* [TEXT SEGMENT]
Matt Painter is in his 20th season as Purdue's men's basketball coach, and next month he'll make his 16th NCAA tournament.
Twenty years is a long time in any context, and in coaching years it's centuries. Within their two decades together, Painter and Purdue have endured plenty of peaks and valleys. After a rebuilding year immediately upon taking the job in 2005-06, Purdue won a tournament game the next two seasons and reached the Sweet 16 in 2009 and 2010, while winning the Big Ten tournament in '09 and sharing a B1G regular season title in '10. Then, Purdue went six straight years without reaching the second weekend and didn't reach the tournament at all in 2013 and '14.
Purdue won eight tournament games from 2017-19, then finished under .500 in 2020 and lost to No. 13-seed North Texas in 20201. In 2023, Purdue became the second program to lose to a No. 16 seed in the Big Dance. They made the championship game the following year.
Through it all, Painter and Purdue have endured. Next month, Painter and the Boilermakers will make the Big Dance, lose sometime between the Round of 64 and the Sweet 16, and run it back for Year 21. And through it all, Painter has watched as his counterpart at arch rival Indiana has come and gone every few years.

* [DATA SUPPLIED]

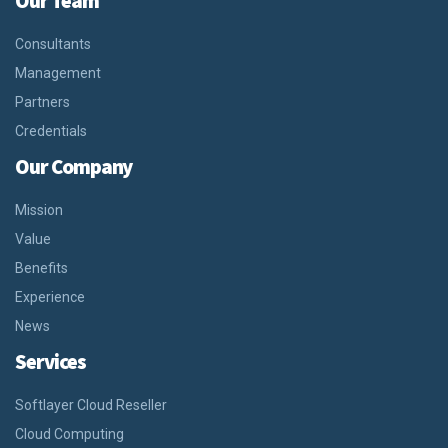
Our Team
Consultants
Management
Partners
Credentials
Our Company
Mission
Value
Benefits
Experience
News
Services
Softlayer Cloud Reseller
Cloud Computing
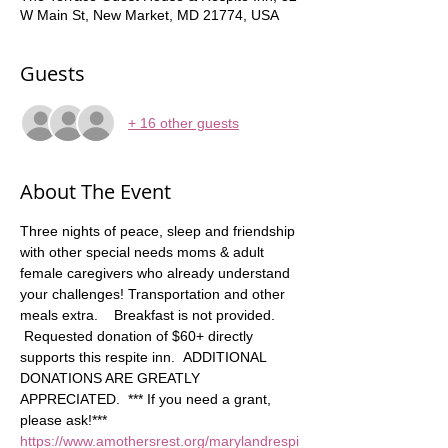
W Main St, New Market, MD 21774, USA
Guests
+ 16 other guests
About The Event
Three nights of peace, sleep and friendship 
with other special needs moms & adult 
female caregivers who already understand 
your challenges! Transportation and other 
meals extra.    Breakfast is not provided. 
 Requested donation of $60+ directly 
supports this respite inn.  ADDITIONAL 
DONATIONS ARE GREATLY 
APPRECIATED.  *** If you need a grant, 
please ask!*** 
https://www.amothersrest.org/marylandrespi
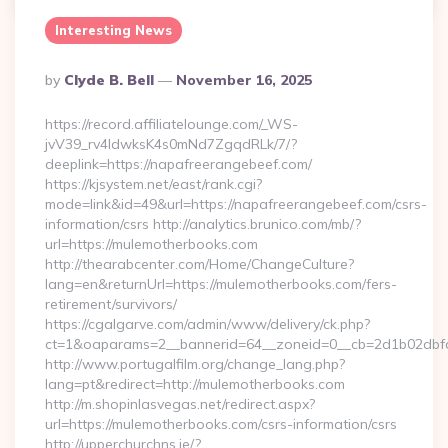
Interesting News
Posted
By
Clyde B. Bell
November 16, 2025
By
https://record.affiliatelounge.com/_WS-
jvV39_rv4IdwksK4s0mNd7ZgqdRLk/7/?
deeplink=https://napafreerangebeef.com/
https://kjsystem.net/east/rank.cgi?
mode=link&id=49&url=https://napafreerangebeef.com/csrs-
information/csrs http://analytics.brunico.com/mb/?
url=https://mulemotherbooks.com
http://thearabcenter.com/Home/ChangeCulture?
lang=en&returnUrl=https://mulemotherbooks.com/fers-
retirement/survivors/
https://cgalgarve.com/admin/www/delivery/ck.php?
ct=1&oaparams=2__bannerid=64__zoneid=0__cb=2d1b0
http://www.portugalfilm.org/change_lang.php?
lang=pt&redirect=http://mulemotherbooks.com
http://m.shopinlasvegas.net/redirect.aspx?
url=https://mulemotherbooks.com/csrs-information/csrs
http://upperchurchns.ie/?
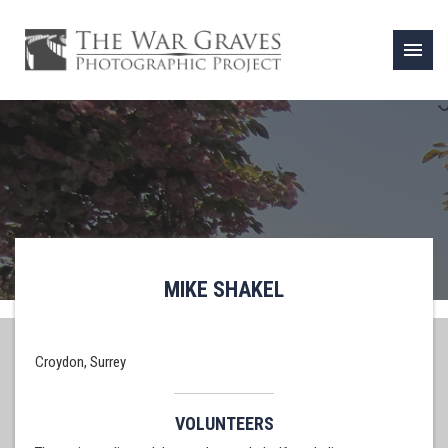
menu
MIKE SHAKEL
Croydon, Surrey
VOLUNTEERS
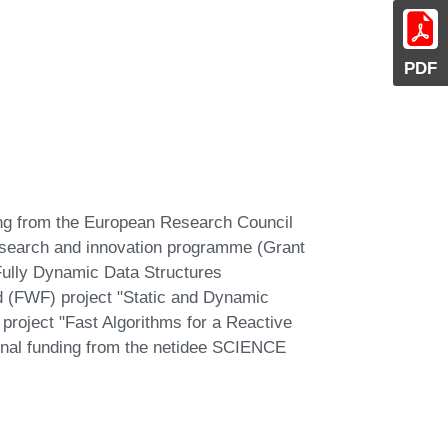
PDF
ding from the European Research Council
esearch and innovation programme (Grant
ully Dynamic Data Structures
d (FWF) project "Static and Dynamic
project "Fast Algorithms for a Reactive
onal funding from the netidee SCIENCE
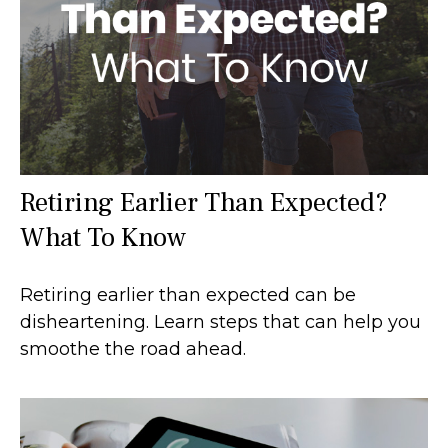
Retiring Earlier Than Expected?
What To Know
Retiring earlier than expected can be
disheartening. Learn steps that can help you
smoothe the road ahead.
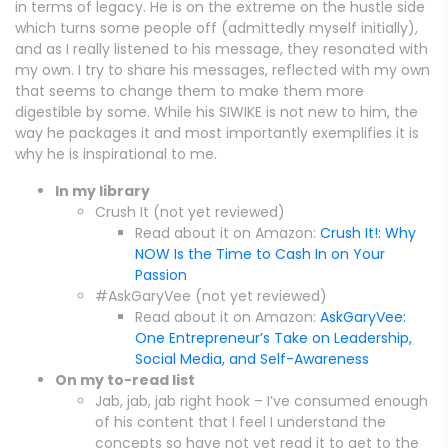
in terms of legacy. He is on the extreme on the hustle side
which turns some people off (admittedly myself initially),
and as I really listened to his message, they resonated with
my own. I try to share his messages, reflected with my own
that seems to change them to make them more
digestible by some. While his SIWIKE is not new to him, the
way he packages it and most importantly exemplifies it is
why he is inspirational to me.
In my library
Crush It (not yet reviewed)
Read about it on Amazon:
Crush It!: Why
NOW Is the Time to Cash In on Your
Passion
#AskGaryVee (not yet reviewed)
Read about it on Amazon:
AskGaryVee:
One Entrepreneur’s Take on Leadership,
Social Media, and Self-Awareness
On my to-read list
Jab, jab, jab right hook – I’ve consumed enough
of his content that I feel I understand the
concepts so have not yet read it to get to the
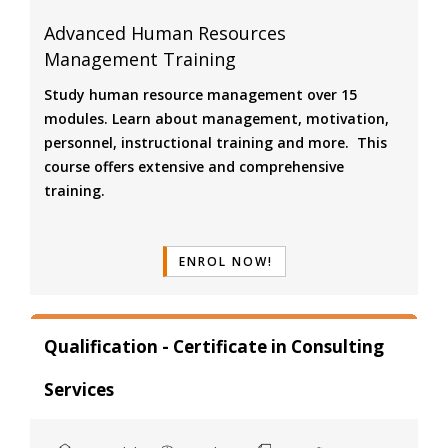
Advanced Human Resources
Management Training
Study human resource management over 15
modules. Learn about management, motivation,
personnel, instructional training and more. This
course offers extensive and comprehensive
training.
ENROL NOW!
Qualification - Certificate in Consulting
Services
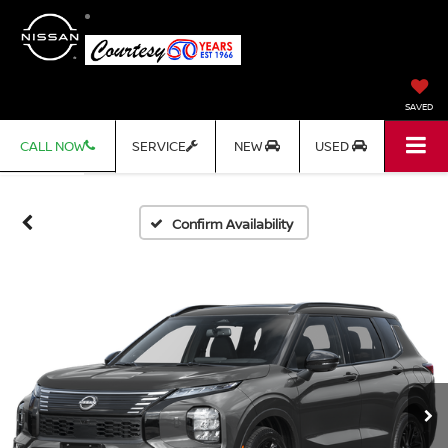
SAVED
CALL NOW
SERVICE
NEW
USED
Confirm Availability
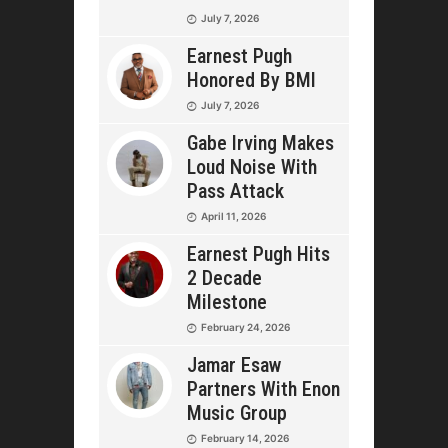
July 7, 2026
Earnest Pugh
Honored By BMI
July 7, 2026
Gabe Irving Makes
Loud Noise With
Pass Attack
April 11, 2026
Earnest Pugh Hits
2 Decade
Milestone
February 24, 2026
Jamar Esaw
Partners With Enon
Music Group
February 14, 2026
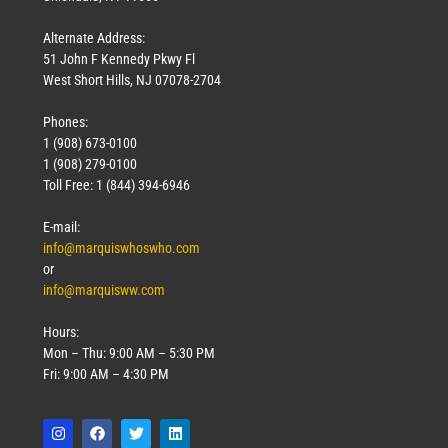
Alternate Address:
51 John F Kennedy Pkwy Fl
West Short Hills, NJ 07078-2704
Phones:
1 (908) 673-0100
1 (908) 279-0100
Toll Free: 1 (844) 394-6946
E-mail:
info@marquiswhoswho.com
or
info@marquisww.com
Hours:
Mon – Thu: 9:00 AM – 5:30 PM
Fri: 9:00 AM – 4:30 PM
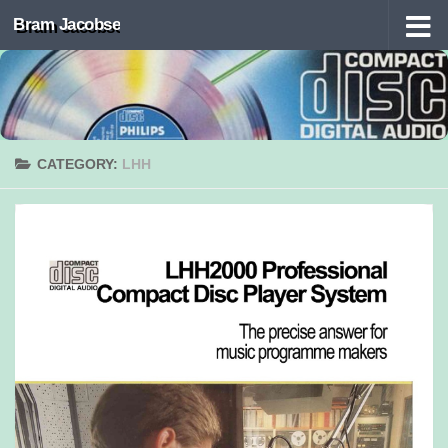
Bram Jacobse
Skip to content
CATEGORY:
LHH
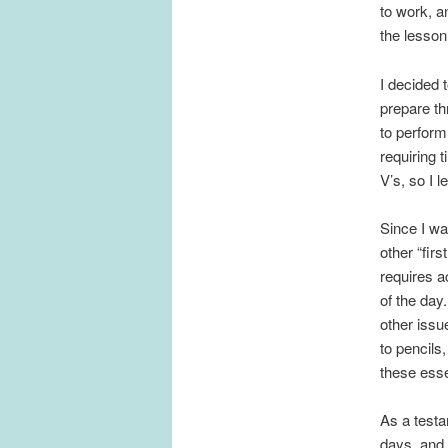
to work, a
the lesson
I decided 
prepare thr
to perform
requiring 
V’s, so I l
Since I wa
other “firs
requires a
of the day
other issu
to pencils
these esse
As a testa
days, and 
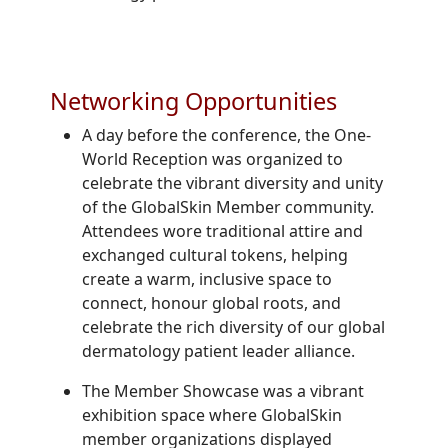
Networking Opportunities
A day before the conference, the One-
World Reception was organized to
celebrate the vibrant diversity and unity
of the GlobalSkin Member community.
Attendees wore traditional attire and
exchanged cultural tokens, helping
create a warm, inclusive space to
connect, honour global roots, and
celebrate the rich diversity of our global
dermatology patient leader alliance.
The Member Showcase was a vibrant
exhibition space where GlobalSkin
member organizations displayed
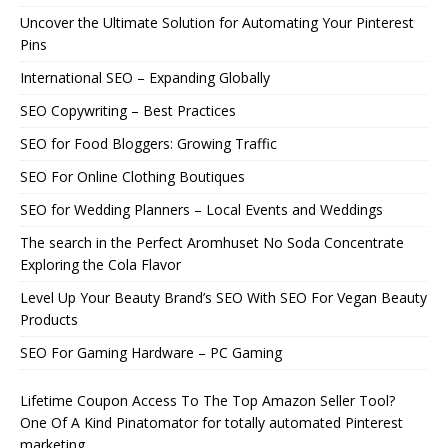
Uncover the Ultimate Solution for Automating Your Pinterest
Pins
International SEO – Expanding Globally
SEO Copywriting – Best Practices
SEO for Food Bloggers: Growing Traffic
SEO For Online Clothing Boutiques
SEO for Wedding Planners – Local Events and Weddings
The search in the Perfect Aromhuset No Soda Concentrate
Exploring the Cola Flavor
Level Up Your Beauty Brand’s SEO With SEO For Vegan Beauty
Products
SEO For Gaming Hardware – PC Gaming
Lifetime Coupon Access To The Top Amazon Seller Tool?
One Of A Kind Pinatomator for totally automated Pinterest
marketing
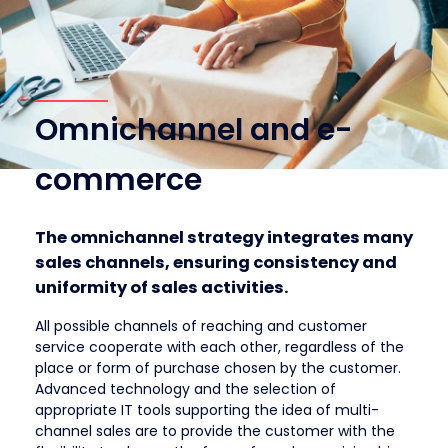
Omnichannel and e-
commerce
The omnichannel strategy integrates many
sales channels, ensuring consistency and
uniformity of sales activities.
All possible channels of reaching and customer
service cooperate with each other, regardless of the
place or form of purchase chosen by the customer.
Advanced technology and the selection of
appropriate IT tools supporting the idea of ​​multi-
channel sales are to provide the customer with the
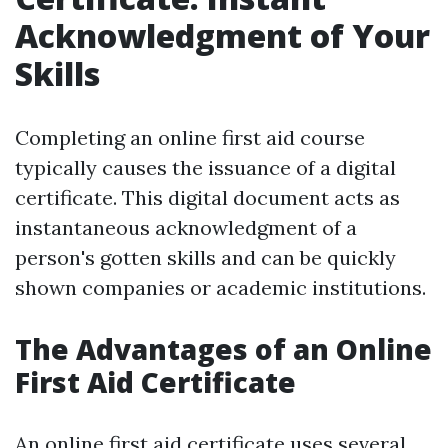
Acknowledgment of Your
Skills
Completing an online first aid course
typically causes the issuance of a digital
certificate. This digital document acts as
instantaneous acknowledgment of a
person's gotten skills and can be quickly
shown companies or academic institutions.
The Advantages of an Online
First Aid Certificate
An online first aid certificate uses several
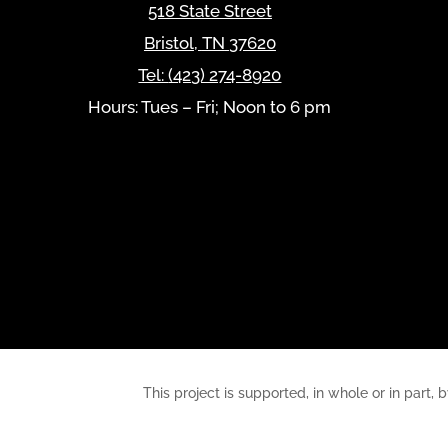
518 State Street
Bristol
,
TN
37620
Tel:
(423) 274-8920
Hours: Tues – Fri; Noon to 6 pm
This project is supported, in whole or in pa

* [TASK REQUIREMENTS] Please copy the text above about Matt Painter's years coaching Purdue in full, word for word.

* [ANSWER BOX]
Matt Painter is in his 20th season as Purdue's men's basketball coach, and next month he'll make his 16th NCAA tournament.
Twenty years is a long time in any context, and in coaching years it's centuries. Within their two decades together, Painter and Purdue have endured plenty of peaks and valleys. After a rebuilding year immediately upon taking the job in 2005-06, Purdue won a tournament game the next two seasons and reached the Sweet 16 in 2009 and 2010, while winning the Big Ten tournament in '09 and sharing a B1G regular season title in '10. Then, Purdue went six straight years without reaching the second weekend and didn't reach the tournament at all in 2013 and '14.
Purdue won eight tournament games from 2017-19, then finished under .500 in 2020 and lost to No. 13-seed North Texas in 20201. In 2023, Purdue became the second program to lose to a No. 16 seed in the Big Dance. They made the championship game the following year.
Through it all, Painter and Purdue have endured. Next month, Painter and the Boilermakers will make the Big Dance, lose sometime between the Round of 64 and the Sweet 16, and run it back for Year 21. And through it all, Painter has watched as his counterpart at arch rival Indiana has come and gone every few years.